> [Фрагмент текста]
------------------------
Конечно, разные дети бывают, все по-разному. Бывают и очень чуткие дети. Обычно это такой характер. Но вообще иногда это может быть такой вид невроза, когда ребенок во всем хочет угодить родителям. Чаще всего дети слушаются, потому что знают, что будут санкции. И это нормально. Это и есть дисциплина, на самом деле. «Ходи туда, сюда не ходи, а то поругают, может быть, по попе дадут». У всех по-разному, все мы по-разному выстраиваем границы. Но вообще-то это нормально, если ты ходишь прямо только потому, что тебе так сказали. Это часть жизни и это правильно, это часть безопасности. Перебегать дорогу в неположенном месте нужно не из любви к маме и не из любви к правилам дорожного движения. Можно объяснять ребенку про правила дорожного движения, приводить ему статистику и т.д. Но все-таки важнее всего донести, что просто нельзя переходить дорогу, когда горит красный человечек. Вот нельзя и все! Объяснять, конечно, надо. Но держать за руку, не давая перебегать дорогу, тоже надо. Это определенная «дрессировка», она должна быть, хотя обязательно убеждение тоже должно быть. Все должно быть параллельно.

Некоторые дети слушают с первого раза, некоторые выполняют просьбу родителей с десятого. Все дети разные. Это зависит от характера, какой ребенок. Вот у меня семеро, все абсолютно разные. У меня есть такие дети, которым говорить не нужно. Не знаю, как они такие получились, но они сами видят, что вот, надо что-то сделать, помочь, убрать. А есть такие, которые не только не видят, что их помощь нужна, но и когда попросишь — обязательно торгуются, ноют: «Почему я?!» И это нормально. Иногда убеждаю, иногда нажимаю. По ситуации.

Разве послушание — такая уж легкая добродетель? Как можно ожидать, что дети ее вдруг постигнут в высшей степени, когда мы сами далеки от этого? То есть нужно, конечно, стремиться, стараться, направлять, считать это ценностью. Это заповедь Божия: «Послушайте своих родителей о Господе» (Еф. 6:1). Но о Господе — это важная оговорка. Вообще послушание — это вещь, ограниченная детским возрастом. Например, девушка, когда выходит замуж, обязана слушаться своего мужа, а вовсе не свою маму.  А вот именно почтение — заповедь абсолютная, без ограничений. Потому что, какими бы ни были родители: изменники Родине, пьяницы, изменники вере… все что угодно может быть, но относиться к родителям с почтением нужно всегда. Святитель Иоанн Златоуст говорит, что родителей следует почитать уже за одно то, что они тебя родили. Но если отец будет принуждать поклоняться языческим богам, то ты можешь отказаться, даже должна отказаться, потому что слушаться родителей следует только о Господе.
------------------------
> [Фрагменты записей]
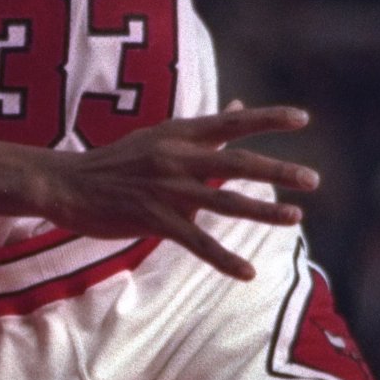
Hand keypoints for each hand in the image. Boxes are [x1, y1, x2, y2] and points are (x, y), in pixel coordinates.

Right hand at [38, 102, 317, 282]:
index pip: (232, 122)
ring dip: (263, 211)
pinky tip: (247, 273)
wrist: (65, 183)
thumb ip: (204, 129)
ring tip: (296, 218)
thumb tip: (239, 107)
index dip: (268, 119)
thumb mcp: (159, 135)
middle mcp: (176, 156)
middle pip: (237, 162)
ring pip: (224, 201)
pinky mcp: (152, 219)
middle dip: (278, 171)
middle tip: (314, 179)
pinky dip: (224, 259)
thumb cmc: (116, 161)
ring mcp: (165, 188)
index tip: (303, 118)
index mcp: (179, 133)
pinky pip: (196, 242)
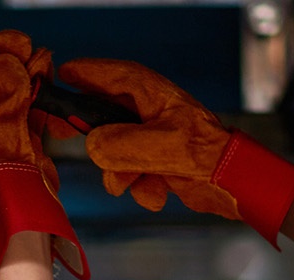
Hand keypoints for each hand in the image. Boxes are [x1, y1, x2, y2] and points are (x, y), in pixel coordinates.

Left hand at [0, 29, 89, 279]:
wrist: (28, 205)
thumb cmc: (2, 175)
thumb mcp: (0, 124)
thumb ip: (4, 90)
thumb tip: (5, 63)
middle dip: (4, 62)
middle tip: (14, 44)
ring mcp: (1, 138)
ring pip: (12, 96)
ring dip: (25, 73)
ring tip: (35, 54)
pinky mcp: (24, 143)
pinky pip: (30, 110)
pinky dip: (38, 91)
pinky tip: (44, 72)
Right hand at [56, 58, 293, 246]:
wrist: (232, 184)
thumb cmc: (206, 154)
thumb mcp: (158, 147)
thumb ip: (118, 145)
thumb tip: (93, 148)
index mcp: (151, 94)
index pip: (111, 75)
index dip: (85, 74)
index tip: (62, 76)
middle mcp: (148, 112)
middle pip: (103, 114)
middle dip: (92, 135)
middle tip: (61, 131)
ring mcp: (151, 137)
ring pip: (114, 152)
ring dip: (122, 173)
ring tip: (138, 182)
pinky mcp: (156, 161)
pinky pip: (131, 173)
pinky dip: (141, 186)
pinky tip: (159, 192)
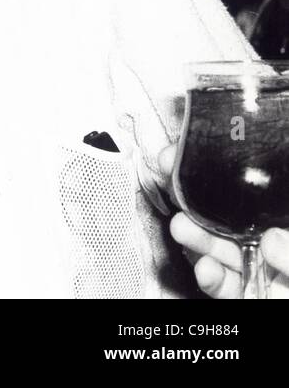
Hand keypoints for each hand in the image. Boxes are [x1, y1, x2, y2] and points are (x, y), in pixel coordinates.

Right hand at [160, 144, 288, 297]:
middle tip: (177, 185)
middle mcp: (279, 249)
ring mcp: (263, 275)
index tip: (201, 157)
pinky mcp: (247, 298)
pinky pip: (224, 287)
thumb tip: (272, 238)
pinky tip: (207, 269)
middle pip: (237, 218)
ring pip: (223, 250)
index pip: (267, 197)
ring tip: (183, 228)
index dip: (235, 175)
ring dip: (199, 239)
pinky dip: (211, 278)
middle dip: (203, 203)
------------------------
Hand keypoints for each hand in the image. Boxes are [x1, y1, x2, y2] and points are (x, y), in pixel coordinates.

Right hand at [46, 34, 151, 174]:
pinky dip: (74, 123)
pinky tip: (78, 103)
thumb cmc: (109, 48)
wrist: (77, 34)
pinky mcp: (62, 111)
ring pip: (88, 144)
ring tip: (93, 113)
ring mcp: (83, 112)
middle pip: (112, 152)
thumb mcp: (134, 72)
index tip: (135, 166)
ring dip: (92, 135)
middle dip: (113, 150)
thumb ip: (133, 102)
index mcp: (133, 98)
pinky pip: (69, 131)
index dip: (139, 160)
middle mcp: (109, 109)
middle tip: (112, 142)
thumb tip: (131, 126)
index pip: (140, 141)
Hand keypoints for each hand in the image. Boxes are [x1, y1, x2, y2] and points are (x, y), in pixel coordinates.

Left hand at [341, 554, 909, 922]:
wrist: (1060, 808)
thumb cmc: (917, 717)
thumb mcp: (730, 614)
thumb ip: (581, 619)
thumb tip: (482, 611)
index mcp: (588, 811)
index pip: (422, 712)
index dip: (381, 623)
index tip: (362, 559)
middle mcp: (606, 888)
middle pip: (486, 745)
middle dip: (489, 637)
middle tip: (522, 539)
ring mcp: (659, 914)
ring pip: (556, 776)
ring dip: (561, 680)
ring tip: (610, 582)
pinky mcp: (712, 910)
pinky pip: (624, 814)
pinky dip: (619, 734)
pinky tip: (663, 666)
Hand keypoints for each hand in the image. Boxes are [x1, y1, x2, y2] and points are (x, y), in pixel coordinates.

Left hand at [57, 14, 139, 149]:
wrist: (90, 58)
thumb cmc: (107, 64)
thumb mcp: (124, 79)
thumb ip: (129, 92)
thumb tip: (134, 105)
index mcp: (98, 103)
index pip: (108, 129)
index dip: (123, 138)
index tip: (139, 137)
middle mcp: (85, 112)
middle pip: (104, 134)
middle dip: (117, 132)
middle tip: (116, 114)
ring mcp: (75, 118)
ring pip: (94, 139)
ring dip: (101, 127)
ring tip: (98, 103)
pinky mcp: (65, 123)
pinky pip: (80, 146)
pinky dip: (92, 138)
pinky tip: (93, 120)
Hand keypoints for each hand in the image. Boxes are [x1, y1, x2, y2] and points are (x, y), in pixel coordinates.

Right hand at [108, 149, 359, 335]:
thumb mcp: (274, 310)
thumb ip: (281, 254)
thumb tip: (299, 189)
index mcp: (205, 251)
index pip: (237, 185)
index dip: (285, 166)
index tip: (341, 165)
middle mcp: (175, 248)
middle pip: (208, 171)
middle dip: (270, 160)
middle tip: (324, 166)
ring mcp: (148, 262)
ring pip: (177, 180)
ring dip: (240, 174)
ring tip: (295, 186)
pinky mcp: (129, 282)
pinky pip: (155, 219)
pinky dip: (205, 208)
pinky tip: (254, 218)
------------------------
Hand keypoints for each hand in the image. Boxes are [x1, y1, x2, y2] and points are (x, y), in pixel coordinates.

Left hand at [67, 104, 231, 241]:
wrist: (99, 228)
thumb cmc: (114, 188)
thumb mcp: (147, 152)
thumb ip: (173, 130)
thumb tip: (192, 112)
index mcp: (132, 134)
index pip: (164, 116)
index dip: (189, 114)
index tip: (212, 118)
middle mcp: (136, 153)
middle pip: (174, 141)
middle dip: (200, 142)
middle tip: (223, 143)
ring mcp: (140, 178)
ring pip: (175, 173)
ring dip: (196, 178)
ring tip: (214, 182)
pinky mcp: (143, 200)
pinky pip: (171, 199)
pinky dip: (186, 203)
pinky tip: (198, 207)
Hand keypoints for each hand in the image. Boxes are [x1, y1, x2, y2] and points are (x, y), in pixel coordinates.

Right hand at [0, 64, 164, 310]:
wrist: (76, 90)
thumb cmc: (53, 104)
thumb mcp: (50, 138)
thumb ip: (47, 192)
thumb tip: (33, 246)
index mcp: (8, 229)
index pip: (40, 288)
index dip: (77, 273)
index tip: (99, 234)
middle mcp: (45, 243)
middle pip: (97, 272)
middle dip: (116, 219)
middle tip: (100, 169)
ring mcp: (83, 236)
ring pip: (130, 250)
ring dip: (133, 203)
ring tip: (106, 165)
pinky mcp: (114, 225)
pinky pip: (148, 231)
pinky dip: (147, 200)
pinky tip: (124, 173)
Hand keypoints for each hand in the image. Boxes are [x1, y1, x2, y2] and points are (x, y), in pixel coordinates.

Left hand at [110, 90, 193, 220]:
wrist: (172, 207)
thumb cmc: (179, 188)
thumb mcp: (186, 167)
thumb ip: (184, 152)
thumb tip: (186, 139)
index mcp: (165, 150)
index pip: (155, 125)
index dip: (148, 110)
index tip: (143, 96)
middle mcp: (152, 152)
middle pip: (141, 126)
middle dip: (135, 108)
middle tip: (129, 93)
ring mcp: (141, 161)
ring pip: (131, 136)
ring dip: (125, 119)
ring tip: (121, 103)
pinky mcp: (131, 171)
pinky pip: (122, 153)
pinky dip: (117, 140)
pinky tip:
------------------------
> [Задания]
a - Перепишите из текста о детском послушании отрывок от «Некоторые дети слушают» до «нажимаю. По ситуации.» включительно.
b - Пожалуйста, допишите продолжение текста о детском послушании, начиная сразу после его последнего предложения.

> [Ответы по порядку]
a -
Некоторые дети слушают с первого раза, некоторые выполняют просьбу родителей с десятого. Все дети разные. Это зависит от характера, какой ребенок. Вот у меня семеро, все абсолютно разные. У меня есть такие дети, которым говорить не нужно. Не знаю, как они такие получились, но они сами видят, что вот, надо что-то сделать, помочь, убрать. А есть такие, которые не только не видят, что их помощь нужна, но и когда попросишь — обязательно торгуются, ноют: «Почему я?!» И это нормально. Иногда убеждаю, иногда нажимаю. По ситуации.

b -
Но, несмотря на условность послушания, это все же главная детская заповедь. Это очень важно. Потому что, в первую очередь, это дисциплина, которая строит человека. Ребенку важно соизмерять себя с кем-то еще, а не «что хочу — то и ворочу». Эта заповедь ставит детей в зависимость от родителей и позволяет транслировать ценности и культуру одного поколения — другому, сохранять связь. Это важный момент. Именно семья транслирует культуру, ценности, цивилизацию. Как в Псалтири: «Внемлите, чада мои, закону моему, приклоните ухо ваше во глаголы уст моих… провещаю ганания исперва» (См.: Пс. 77:1-2). Это может только взрослый.

— Как подростка удержать в Церкви?

— По-разному происходит. Сейчас считается непреложной истиной, что в подростковом возрасте ребенок обязательно уйдет из Церкви. Может, уйдет, а может, и не уйдет. Нет такого правила, что он должен уйти, например, а потом вернуться. Что детям непременно мешают ограничения церковной жизни — тоже миф.

Возьмем, к примеру, преподобного Серафима Вырицкого. В 10 лет он уже уехал из родного дома, поехал в столицу, а в 14 лет он пришел в Александро-Невскую лавру за благословением на монашество. В самый разгар подросткового возраста! То есть он не просто не тяготился, он стремился к этим ограничениям. Не обязательно у подростка начинается протест. Порой, наоборот, происходит усиление религиозности. Очень многие святые именно в подростковом возрасте начинали гореть верой.

Юношеский максимализм может и так проявляться, в добром русле. Когда, например, Великим постом в верующей семье, где на стол и так подают только постные блюда, ребенок начинает тихонько отказывать себе даже в постной пище и питаться водичкой с сухариками, вычитывать молитвенное правило. Причем это не только в каких-то древних аскетических историях можно встретить, это и сейчас происходит. Я знаю такого мальчика, из верующей семьи, который выкопал себе пещерку для подвигов. Родители про это потом узнали, его друг рассказал и показал эту пещерку. Так вот, мальчик выкопал себе пещерку и уходил туда. Мама думала, что он ходит гулять с друзьями, на футбол, еще куда-то… А он уходил в эту пещерку, в которой можно было только стоять на коленках, и там молился.

Есть такие люди, даже священники, которые говорят, что детская вера — это несерьезно, это такая ролевая игра в Православие. Но, мне кажется, что так можно про всех нас говорить. Что монастыри — это тоже ролевая игра в Православие: оделись в черное, поют, парочками ходят… Но наша церковная традиция не зря прославляет в лике святых детей, потому что дети могут жить по-настоящему духовной жизнью, и совсем не обязательно, что это какая-то игра. И кто мы такие, чтобы судить? До 18 лет игра, а как исполнилось 18 лет — не игра… Почему так?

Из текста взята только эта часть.